Exercise instructions
Transcribe exactly the line that contains "ETF | 9.9 |" and every line after it through the end of the records, with nothing else.

== Entries provided

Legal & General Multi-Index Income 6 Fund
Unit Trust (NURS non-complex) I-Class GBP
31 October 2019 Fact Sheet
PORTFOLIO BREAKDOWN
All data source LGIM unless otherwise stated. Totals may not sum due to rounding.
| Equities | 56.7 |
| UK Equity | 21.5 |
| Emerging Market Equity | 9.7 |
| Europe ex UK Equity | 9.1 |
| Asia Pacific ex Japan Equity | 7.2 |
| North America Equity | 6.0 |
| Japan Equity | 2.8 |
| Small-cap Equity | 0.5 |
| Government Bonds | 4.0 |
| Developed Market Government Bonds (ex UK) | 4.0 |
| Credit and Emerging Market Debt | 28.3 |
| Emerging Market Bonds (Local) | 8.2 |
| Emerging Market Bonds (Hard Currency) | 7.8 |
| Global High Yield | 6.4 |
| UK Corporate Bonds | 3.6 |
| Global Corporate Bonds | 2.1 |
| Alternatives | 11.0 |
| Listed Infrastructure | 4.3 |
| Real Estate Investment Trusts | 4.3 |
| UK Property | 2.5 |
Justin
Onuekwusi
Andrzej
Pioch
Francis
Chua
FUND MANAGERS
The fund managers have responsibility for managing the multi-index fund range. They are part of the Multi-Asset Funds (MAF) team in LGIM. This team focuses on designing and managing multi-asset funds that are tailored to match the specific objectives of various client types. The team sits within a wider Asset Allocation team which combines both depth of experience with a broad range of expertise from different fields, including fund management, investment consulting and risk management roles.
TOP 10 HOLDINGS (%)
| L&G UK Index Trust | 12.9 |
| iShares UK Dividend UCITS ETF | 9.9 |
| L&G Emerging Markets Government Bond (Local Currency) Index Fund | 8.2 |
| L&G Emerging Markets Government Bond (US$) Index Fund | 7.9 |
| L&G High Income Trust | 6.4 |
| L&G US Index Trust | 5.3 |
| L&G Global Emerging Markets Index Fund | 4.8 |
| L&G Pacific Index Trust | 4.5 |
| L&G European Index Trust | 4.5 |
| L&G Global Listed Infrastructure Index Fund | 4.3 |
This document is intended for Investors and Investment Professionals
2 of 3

====

Exercise output
| iShares UK Dividend UCITS ETF | 9.9 |
| L&G Emerging Markets Government Bond (Local Currency) Index Fund | 8.2 |
| L&G Emerging Markets Government Bond (US$) Index Fund | 7.9 |
| L&G High Income Trust | 6.4 |
| L&G US Index Trust | 5.3 |
| L&G Global Emerging Markets Index Fund | 4.8 |
| L&G Pacific Index Trust | 4.5 |
| L&G European Index Trust | 4.5 |
| L&G Global Listed Infrastructure Index Fund | 4.3 |
This document is intended for Investors and Investment Professionals
2 of 3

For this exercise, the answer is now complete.